Dr Page: We’ve had fairly consistent uptake week by week with people coming to see us to have their drugs tested. We’re unable to talk in much detail about the results so far, but thankfully we haven’t seen anything of specific concern. Of course if anything concerning was found we would raise this with health authorities to make sure relevant drug alerts can be sent out to the public.
UN: What is the next step for the drug testing pilot? Is there hope or intention to expand the service over time?

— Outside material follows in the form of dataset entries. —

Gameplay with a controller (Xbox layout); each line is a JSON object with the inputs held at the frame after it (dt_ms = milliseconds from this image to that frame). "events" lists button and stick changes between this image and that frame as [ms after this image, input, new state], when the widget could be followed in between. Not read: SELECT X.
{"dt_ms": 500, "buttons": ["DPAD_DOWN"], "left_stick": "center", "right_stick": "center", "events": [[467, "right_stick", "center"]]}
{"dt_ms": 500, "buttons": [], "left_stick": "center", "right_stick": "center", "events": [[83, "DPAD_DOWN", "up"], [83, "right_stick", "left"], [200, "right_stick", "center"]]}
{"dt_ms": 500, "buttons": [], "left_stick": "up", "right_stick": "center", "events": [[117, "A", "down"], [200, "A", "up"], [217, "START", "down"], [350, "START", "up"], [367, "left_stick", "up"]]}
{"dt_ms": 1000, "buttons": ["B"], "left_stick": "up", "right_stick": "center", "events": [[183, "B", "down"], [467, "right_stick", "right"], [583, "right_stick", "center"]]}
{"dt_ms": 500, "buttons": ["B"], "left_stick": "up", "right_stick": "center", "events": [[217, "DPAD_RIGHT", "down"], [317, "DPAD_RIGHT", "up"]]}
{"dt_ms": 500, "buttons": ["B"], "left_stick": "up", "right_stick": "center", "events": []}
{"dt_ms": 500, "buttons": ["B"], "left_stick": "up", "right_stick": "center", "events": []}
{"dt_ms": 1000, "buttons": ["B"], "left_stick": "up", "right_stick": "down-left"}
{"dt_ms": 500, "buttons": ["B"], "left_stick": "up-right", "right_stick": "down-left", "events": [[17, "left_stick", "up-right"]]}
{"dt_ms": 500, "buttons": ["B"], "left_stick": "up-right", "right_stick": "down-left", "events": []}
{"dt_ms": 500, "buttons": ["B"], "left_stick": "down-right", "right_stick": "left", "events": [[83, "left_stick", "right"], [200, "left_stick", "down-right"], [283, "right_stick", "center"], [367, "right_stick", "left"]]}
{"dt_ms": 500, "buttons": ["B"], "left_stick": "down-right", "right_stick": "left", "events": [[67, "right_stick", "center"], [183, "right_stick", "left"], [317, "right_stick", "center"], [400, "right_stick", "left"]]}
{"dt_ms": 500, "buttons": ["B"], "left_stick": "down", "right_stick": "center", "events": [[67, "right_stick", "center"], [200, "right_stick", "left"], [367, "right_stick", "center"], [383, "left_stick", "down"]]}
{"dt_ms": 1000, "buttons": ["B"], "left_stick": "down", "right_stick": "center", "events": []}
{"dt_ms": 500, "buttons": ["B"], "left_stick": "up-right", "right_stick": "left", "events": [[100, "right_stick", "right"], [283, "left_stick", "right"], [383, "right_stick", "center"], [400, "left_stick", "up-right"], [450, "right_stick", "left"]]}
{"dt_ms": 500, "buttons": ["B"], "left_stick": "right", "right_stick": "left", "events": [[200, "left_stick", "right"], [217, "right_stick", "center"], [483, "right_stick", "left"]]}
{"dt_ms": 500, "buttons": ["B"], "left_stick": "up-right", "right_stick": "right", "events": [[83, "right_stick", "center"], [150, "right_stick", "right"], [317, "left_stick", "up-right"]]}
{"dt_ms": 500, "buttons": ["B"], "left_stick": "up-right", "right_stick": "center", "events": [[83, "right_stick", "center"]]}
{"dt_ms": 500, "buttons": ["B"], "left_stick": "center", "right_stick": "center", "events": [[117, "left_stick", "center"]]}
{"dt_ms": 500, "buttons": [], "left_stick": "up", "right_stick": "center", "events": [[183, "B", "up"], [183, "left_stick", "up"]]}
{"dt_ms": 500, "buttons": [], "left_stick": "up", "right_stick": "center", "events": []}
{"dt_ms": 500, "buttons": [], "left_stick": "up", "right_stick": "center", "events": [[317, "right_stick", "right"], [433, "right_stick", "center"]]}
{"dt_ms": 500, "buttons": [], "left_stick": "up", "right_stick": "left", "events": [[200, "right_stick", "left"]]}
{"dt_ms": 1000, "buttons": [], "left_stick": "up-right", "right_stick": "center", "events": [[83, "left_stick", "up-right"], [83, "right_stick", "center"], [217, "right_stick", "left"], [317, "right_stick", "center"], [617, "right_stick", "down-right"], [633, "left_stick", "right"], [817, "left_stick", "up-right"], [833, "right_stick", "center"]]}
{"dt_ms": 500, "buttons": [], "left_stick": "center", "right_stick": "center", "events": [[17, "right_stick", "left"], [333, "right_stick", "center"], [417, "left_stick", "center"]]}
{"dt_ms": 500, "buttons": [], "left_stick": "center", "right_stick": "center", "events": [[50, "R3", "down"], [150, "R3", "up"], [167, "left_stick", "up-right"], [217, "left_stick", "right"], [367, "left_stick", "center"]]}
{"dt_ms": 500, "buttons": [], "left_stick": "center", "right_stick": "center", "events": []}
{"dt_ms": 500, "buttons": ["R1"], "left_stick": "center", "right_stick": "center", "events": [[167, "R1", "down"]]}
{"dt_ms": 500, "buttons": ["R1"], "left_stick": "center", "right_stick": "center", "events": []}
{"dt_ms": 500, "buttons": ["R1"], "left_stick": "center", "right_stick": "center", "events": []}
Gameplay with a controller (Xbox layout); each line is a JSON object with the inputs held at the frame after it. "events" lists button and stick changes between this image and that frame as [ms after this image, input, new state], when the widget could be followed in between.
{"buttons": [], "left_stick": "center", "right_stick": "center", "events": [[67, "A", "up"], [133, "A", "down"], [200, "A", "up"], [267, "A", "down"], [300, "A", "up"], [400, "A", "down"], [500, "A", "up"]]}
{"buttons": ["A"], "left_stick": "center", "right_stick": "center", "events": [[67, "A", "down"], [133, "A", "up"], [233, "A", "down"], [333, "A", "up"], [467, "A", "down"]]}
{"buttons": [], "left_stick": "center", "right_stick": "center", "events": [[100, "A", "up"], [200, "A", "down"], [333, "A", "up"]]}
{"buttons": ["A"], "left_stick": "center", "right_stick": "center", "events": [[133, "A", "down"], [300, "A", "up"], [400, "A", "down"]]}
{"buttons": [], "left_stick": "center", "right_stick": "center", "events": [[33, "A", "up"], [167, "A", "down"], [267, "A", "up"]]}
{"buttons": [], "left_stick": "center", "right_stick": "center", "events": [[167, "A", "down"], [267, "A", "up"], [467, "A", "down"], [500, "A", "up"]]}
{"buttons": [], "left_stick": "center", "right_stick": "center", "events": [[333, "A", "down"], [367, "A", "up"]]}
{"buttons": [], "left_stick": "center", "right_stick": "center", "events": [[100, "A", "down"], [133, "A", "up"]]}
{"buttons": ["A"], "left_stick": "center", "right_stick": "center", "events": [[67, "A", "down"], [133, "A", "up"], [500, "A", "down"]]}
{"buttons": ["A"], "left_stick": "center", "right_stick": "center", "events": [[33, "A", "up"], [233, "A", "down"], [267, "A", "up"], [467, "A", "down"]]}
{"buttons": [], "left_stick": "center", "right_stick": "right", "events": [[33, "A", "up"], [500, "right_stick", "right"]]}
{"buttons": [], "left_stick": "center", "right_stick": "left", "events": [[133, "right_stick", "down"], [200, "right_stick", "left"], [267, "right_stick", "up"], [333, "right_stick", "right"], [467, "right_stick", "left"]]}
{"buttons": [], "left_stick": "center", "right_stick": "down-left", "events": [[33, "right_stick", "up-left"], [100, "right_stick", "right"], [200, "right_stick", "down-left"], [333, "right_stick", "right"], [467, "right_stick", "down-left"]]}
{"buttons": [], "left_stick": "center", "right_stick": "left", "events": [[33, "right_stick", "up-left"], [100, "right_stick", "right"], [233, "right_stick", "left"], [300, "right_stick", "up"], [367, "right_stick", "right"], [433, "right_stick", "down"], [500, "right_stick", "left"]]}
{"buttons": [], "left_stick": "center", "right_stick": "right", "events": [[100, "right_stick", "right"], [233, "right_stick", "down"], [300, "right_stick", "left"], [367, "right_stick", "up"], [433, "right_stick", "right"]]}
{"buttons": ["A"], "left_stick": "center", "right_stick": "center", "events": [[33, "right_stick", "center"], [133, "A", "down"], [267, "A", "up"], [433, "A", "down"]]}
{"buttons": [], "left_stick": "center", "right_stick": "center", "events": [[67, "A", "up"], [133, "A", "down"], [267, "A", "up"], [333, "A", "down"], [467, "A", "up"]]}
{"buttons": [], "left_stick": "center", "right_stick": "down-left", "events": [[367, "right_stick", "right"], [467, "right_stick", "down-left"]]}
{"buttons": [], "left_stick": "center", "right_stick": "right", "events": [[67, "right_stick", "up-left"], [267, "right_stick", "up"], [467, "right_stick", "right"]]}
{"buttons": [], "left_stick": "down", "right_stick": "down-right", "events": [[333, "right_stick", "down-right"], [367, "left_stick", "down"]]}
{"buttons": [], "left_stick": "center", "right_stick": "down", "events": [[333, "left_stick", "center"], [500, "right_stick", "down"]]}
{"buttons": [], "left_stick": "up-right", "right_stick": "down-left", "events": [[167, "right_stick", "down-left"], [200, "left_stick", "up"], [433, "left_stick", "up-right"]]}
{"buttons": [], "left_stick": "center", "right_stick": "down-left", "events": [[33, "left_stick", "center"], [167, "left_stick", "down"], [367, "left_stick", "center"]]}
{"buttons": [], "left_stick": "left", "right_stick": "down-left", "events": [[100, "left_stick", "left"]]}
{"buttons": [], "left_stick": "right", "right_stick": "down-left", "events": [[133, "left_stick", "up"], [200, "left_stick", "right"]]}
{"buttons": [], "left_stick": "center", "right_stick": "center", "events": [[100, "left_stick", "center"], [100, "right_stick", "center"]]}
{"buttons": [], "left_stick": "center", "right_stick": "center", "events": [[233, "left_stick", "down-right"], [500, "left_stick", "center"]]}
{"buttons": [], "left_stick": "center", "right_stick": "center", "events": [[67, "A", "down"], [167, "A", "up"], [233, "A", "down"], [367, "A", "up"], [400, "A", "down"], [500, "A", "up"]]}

Dr Page: For now we want to complete the project – which is time limited and finishing up shortly – look at the data, talk with MSIC clients about it, hopefully publish, and then we’ll look at next steps. We have the upcoming NSW Drug Summit later in 2024, and we hope that we’ll get a chance to speak with folks there about some of the findings from our project. Going forward, The Loop Australia would love to be able to deliver a more accessible service in NSW, ideally in partnership with NUAA or ACON or other community organisations, but we’ll have to see how things go!
UN: Any last comments?
Dr Page: Thanks for chatting with me about this, It’s been a passion project of mine for years now so it’s good to be getting it done and spreading the word about the potential value of approaches such as drug checking! And huge thanks to the participants so far, to the MSIC Consumer Action Group, to UNSW for their support, and to Uniting for their partnership that has allowed us to deliver this project at MSIC.